Boot pipeline unit type

Note

💊 Check boot prescription pipeline unit for a higher-level abstraction.

A very first pipeline unit is called “boot”. As the name suggests it is started as a first pipeline unit in the resolution pipeline. It’s main purpose is to check input, adjust input parameters, halt resolver in case of any undesired conditions or to print any messages to logger (that will show up in user logs). As in case of all units, it has access to resolver context to check any input values to the resolver (user input, parameters or hyperparameters).

Note

Each boot pipeline unit is called just once per resolution before the stack generation pipeline is started.

Main usage

  • Adjust input parameters to the resolution process

  • Halt resolver before any stack resolution is done based on input values

    • Any exception raised will halt adviser with an error message (created out of exception message) populated to the adviser JSON result except for eager stopping (see bellow)

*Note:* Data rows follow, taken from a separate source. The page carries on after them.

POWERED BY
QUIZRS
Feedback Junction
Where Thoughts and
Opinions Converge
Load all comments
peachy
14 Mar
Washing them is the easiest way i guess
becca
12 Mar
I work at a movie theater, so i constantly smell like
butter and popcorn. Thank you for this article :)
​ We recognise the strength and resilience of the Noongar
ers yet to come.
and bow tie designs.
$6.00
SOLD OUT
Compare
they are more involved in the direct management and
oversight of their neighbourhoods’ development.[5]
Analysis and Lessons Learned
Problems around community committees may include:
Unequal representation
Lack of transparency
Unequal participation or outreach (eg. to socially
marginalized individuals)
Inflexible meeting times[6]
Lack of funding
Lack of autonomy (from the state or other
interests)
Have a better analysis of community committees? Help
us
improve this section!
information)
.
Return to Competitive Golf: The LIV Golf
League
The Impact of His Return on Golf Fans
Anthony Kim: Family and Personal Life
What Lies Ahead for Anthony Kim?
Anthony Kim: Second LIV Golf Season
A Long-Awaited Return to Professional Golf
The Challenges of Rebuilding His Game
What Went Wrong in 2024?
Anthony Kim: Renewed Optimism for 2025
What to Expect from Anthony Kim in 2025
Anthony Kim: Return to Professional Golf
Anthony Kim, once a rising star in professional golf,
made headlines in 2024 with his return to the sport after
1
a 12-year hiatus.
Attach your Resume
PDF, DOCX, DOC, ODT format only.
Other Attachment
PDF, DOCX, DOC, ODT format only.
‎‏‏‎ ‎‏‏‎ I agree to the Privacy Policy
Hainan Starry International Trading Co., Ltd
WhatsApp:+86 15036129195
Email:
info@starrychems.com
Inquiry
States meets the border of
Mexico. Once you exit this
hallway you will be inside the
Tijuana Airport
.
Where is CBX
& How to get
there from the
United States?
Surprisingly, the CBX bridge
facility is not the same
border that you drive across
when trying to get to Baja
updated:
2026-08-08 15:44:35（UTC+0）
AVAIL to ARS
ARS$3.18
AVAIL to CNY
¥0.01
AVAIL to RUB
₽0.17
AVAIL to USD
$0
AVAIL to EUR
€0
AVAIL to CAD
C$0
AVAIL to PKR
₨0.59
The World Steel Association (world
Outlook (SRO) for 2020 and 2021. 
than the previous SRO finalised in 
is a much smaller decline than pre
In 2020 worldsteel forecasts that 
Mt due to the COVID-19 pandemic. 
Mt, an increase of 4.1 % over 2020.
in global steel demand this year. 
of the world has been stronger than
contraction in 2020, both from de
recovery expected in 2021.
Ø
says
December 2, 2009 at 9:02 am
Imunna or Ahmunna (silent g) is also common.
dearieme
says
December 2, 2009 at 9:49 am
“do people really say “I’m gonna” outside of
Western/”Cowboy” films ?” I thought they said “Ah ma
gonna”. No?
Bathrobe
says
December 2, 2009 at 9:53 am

  • Print information into logs using logging

    • Any information logged will show up in adviser run logs - logging respects log-level configuration which was set up during adviser startup based on request/adviser configuration

  • Prematurely end resolution based on the the final state reached

Real world examples

  • Any adjustments to input parameters done can result in a logged messages

    • If a user uses a Python package index in the Pipfile that was not enabled by Thoth administrator a boot unit can adjust Pipfile (e.g. remove Python package index) - this configuration change will be propagated Thoth’s response in all integrations

    • If a user uses hardware (CPU/GPU) that is not known to Thoth’s knowledge base, a boot unit can adjust this information (remove it completelly or, for example, find a similar GPU model for recommendations) and print an informative log message

  • Adding messages to stack info (e.g. prescription version used)

  • Gate an application build in the cluster based on configured Python package indexes

    • If a user uses a Python package index that was not enabled by Thoth administrator in the Pipfile a boot unit can raise an exception causing a halt

  • Halting adviser in case of not sufficient runtime or buildtime information

    • If a user uses hardware (CPU/GPU) that is not known to Thoth’s knowledge base, a boot unit can halt adviser

Triggering unit for a specific package

To help with scaling the recommendation engine when it comes to number of pipeline units possibly registered, it is a good practice to state to which package the given unit corresponds. To run the pipeline unit for a specific package, this fact should be reflected in the pipeline unit configuration by stating package_name configuration option. An example can be a pipeline unit specific for TensorFlow packages, which should state package_name: "tensorflow" in the pipeline configuration.

If the pipeline unit is generic for any package, the package_name configuration has to default to None.

An example implementation

import logging

from thoth.adviser import Boot


_LOGGER = logging.getLogger(__name__)

class ExampleBoot(Boot):
    """This is an example boot implementation."""

  CONFIGURATION_DEFAULT: Dict[str, Any] = {"package_name": None}  # The pipeline unit is not specific to any package.

  def run(self) -> None:
      """Main entry-point for boot unit to demonstrate boot example."""
      cpu_family = self.context.project.runtime_environment.hardware.cpu_family

      if cpu_family is not None
          known_cpu_families = self.context.graph.get_cpu_family_all()
          if cpu_family not in known_cpu_families:
              _LOGGER.warning(
                  "CPU family used %s is not known, it will not be considered"
                  cpu_family
              )
              self.context.project.runtime_environment.hardware.cpu_family = None
              # Or you can raise an exception causing adviser halt:
              #  raise ValueError(f"CPU family used {cpu_family!r} is not known")

The implementation can also provide other methods, such as Unit.pre_run, Unit.post_run or Unit.post_run_report and pipeline unit configuration adjustment. See unit documentation for more info.